# why do bodybuilders progress better squatting lighter weight compared to heavy weight



## Guest

I was chatting to Shaun Joseph Tanvanier in my gym few weeks back, and Ive seen the guy squat once 240kg for 6 deep reps with belt on, now he said he only goes to around 140kg for high reps,

Why do bodybuilders feel the need to only use light weight for squat, theres a big difference between using 240kg and 140kg, he could use say 200kg for 20 reps if he really wanted to push it, but isntead choses 140kg for 20 reps or so.

Does using lighter weight on squat help a bodybuilder stay more strict? Or does legs respond to light weight?


----------



## GHS

I wouldn't say legs respsond better to light weight.

Different people will react differently to different types of training.

Shaun obviously responds well to lighter weights and more reps where legs are concerened but others may need to go as heavy as possible for low reps to really pack the mass on there legs.

Its person dependant mate.

Although Shaun is an amazing bodybuilder and will go far in the sport, what he does in his training might not suit you best.


----------



## mrmasive

i think it's an individual thing. I had bad knees (strained my patella tendons) a few years back so couldn't squat or lift heavy and i made some great gains doing light weights and high reps. When i made a full "recovery" i went back to doing heavy squats but never made the gains in terms of leg size so i mix it up these days :thumb:


----------



## Guest

yeah I remember some old school bodybuilders, think one was frank zane who only squatted with 100kg for reps


----------



## gold95

i'm guessing all the PLs are either at the gym or working coz they'll not like the idea of anyone doing light squats lol...
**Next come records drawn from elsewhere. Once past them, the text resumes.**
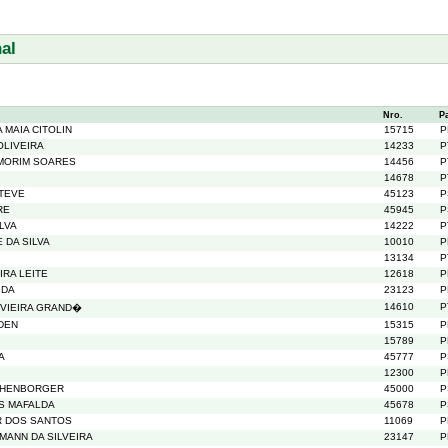
al
Nro.
P
 MAIA CITOLIN
15715
P
OLIVEIRA
14233
P
MORIM SOARES
14456
P
14678
P
TEVE
45123
P
RE
45945
P
LVA
14222
P
 DA SILVA
10010
P
13134
P
IRA LEITE
12618
P
IDA
23123
P
14610
P
VIEIRA GRAND�
DEN
15315
P
15789
P
A
45777
P
12300
P
CHENBORGER
45000
P
S MAFALDA
45678
P
R DOS SANTOS
11069
P
MANN DA SILVEIRA
23147
P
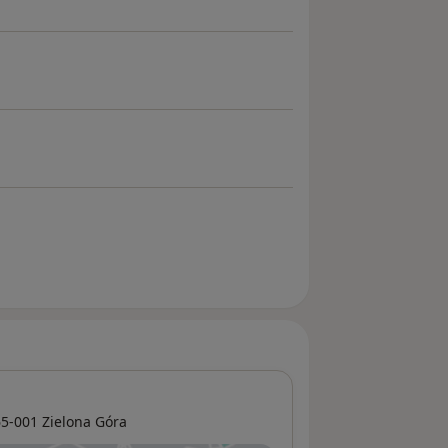
5-001
Zielona Góra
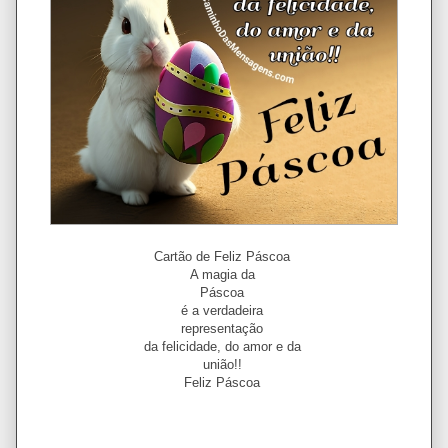
Cartão de Feliz Páscoa
A magia da
Páscoa
é a verdadeira
representação
da felicidade, do amor e da
união!!
Feliz Páscoa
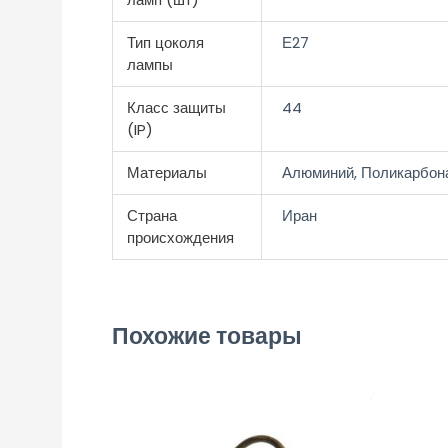
Тип цоколя
Е27
лампы
Класс защиты
44
(IP)
Материалы
Алюминий, Поликарбон
Страна
Иран
происхождения
Похожие товары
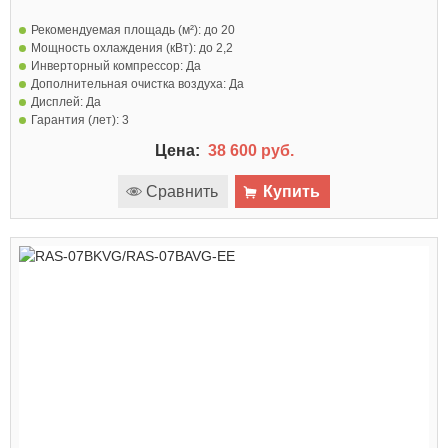
Рекомендуемая площадь (м²):
до 20
Мощность охлаждения (кВт):
до 2,2
Инверторный компрессор:
Да
Дополнительная очистка воздуха:
Да
Дисплей:
Да
Гарантия (лет):
3
Цена:
38 600 руб.
Сравнить
Купить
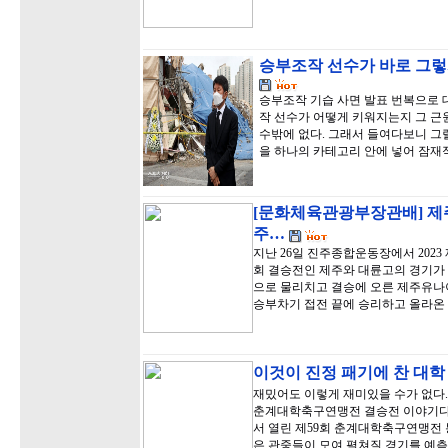
승부조작 선수가 바로 그렇
승부조작 기습 사면 발표 번복으로
작 선수가 어떻게 키워지는지 그 근
수밖에 없다. 그래서 들여다보니 
을 하나의 카테고리 안에 넣어 잠재
[문화체육관광부장관배] 제
주…
지난 26일 진주종합운동장에서 20
회 결승전인 제주와 대륜고의 경기가 
으로 물리치고 결승에 오른 제주유나이
승부차기 접전 끝에 승리하고 올라온
이것이 진정 패기에 찬 대학
재밌어도 이렇게 재미있을 수가 없다. 
춘계대학축구연맹전 결승전 이야기다.
서 열린 제59회 춘계대학축구연맹전
은 관중들이 모여 펼쳐질 경기를 예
in terms of strength if some1 can squat say 140 x 10 when they can squat 200 x 10 their legs will be much stronger/bigger but with SJT my guess is it's something to do with blood volume & i'm imagining he does quite a few other leg exercises.

i think there is something to say for slightly higher reps for bodybuilding. i used to do lots of heavy (heavy for me, the kind of weight the guys on here start warming up with) at low reps & after coming back after back injury i don't want to push it too far so do higher reps (8-10) & my legs are bigger than they were then. but f#ck 20 reps....

i forgot to mention his legs are f#ckin amazing!!!


----------



## Guest

yee I guess 140 for 20 reps, if Shaun did sets of it, then it would really hurt, and if going for volume the pump in the legs would be imense.

If honest, I can squat 200kg raw for reps but still dont get that much of a pump and would say my legs have responded to lower weight and maybe more mind-muscle conection with stricter form


----------



## nibbsey

The thing is, when you get to a size you are relativly happy with and lets be fair SJT won't get a lot bigger purely because he'd overstep the 202lb mark come pro time and that is coming!

Higher reps will etch more detail into your quads so you would have a far better appearance on stage and lets face it there is a severe lack of that kind of attention to detail in the top flight amateurs in this country, not all mind the ones that pay the attention are the ones trhat win..


----------



## BLUTOS

Of the few guys I know who go on stage and have tried competing, they are focused on the visual impact of the leg, me pals who do strongman on the strength and years ago when I played rugger on the ability to scrum and ruck.

Horses for courses, if you can get the sweep size n seperation squating light n high reps, go for it.


----------



## rodrigo

certainly i get better pumps from 12-15 r5eps apposed too 6-10 ,but i bet them guys who are competing are now more shapin and maintainin cos at one stage they bust a gut with the kilos on the bar


----------